> Work task: The full set of entries needs to be reproduced exactly.

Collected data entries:
┄┄┄┄┄┄
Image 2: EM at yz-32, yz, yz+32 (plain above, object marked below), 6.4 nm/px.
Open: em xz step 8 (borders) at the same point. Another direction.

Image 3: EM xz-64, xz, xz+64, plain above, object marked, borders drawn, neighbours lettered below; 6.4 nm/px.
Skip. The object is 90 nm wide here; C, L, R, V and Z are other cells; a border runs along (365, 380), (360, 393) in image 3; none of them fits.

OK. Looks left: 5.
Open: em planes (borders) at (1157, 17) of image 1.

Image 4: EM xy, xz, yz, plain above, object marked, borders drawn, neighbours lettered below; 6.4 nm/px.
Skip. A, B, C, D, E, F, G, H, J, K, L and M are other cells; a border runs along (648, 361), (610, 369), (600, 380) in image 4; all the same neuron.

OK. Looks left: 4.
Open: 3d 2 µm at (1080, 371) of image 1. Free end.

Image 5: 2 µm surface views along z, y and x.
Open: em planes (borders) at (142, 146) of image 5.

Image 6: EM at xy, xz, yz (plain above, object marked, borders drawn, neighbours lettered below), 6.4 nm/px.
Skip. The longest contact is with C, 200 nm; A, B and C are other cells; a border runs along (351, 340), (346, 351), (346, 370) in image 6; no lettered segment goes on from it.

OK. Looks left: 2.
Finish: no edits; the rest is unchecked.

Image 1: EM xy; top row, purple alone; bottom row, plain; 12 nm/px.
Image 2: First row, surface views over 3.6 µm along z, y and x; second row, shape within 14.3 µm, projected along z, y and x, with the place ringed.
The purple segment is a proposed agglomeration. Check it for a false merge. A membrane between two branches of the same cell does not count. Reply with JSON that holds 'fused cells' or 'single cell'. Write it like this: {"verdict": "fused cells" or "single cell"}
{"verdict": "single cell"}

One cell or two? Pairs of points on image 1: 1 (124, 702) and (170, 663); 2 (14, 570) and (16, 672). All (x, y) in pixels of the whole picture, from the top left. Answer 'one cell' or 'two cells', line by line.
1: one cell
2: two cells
┄┄┄┄┄┄
> Answer box:
Image 2: EM at yz-32, yz, yz+32 (plain above, object marked below), 6.4 nm/px.
Open: em xz step 8 (borders) at the same point. Another direction.

Image 3: EM xz-64, xz, xz+64, plain above, object marked, borders drawn, neighbours lettered below; 6.4 nm/px.
Skip. The object is 90 nm wide here; C, L, R, V and Z are other cells; a border runs along (365, 380), (360, 393) in image 3; none of them fits.

OK. Looks left: 5.
Open: em planes (borders) at (1157, 17) of image 1.

Image 4: EM xy, xz, yz, plain above, object marked, borders drawn, neighbours lettered below; 6.4 nm/px.
Skip. A, B, C, D, E, F, G, H, J, K, L and M are other cells; a border runs along (648, 361), (610, 369), (600, 380) in image 4; all the same neuron.

OK. Looks left: 4.
Open: 3d 2 µm at (1080, 371) of image 1. Free end.

Image 5: 2 µm surface views along z, y and x.
Open: em planes (borders) at (142, 146) of image 5.

Image 6: EM at xy, xz, yz (plain above, object marked, borders drawn, neighbours lettered below), 6.4 nm/px.
Skip. The longest contact is with C, 200 nm; A, B and C are other cells; a border runs along (351, 340), (346, 351), (346, 370) in image 6; no lettered segment goes on from it.

OK. Looks left: 2.
Finish: no edits; the rest is unchecked.

Image 1: EM xy; top row, purple alone; bottom row, plain; 12 nm/px.
Image 2: First row, surface views over 3.6 µm along z, y and x; second row, shape within 14.3 µm, projected along z, y and x, with the place ringed.
The purple segment is a proposed agglomeration. Check it for a false merge. A membrane between two branches of the same cell does not count. Reply with JSON that holds 'fused cells' or 'single cell'. Write it like this: {"verdict": "fused cells" or "single cell"}
{"verdict": "single cell"}

One cell or two? Pairs of points on image 1: 1 (124, 702) and (170, 663); 2 (14, 570) and (16, 672). All (x, y) in pixels of the whole picture, from the top left. Answer 'one cell' or 'two cells', line by line.
1: one cell
2: two cells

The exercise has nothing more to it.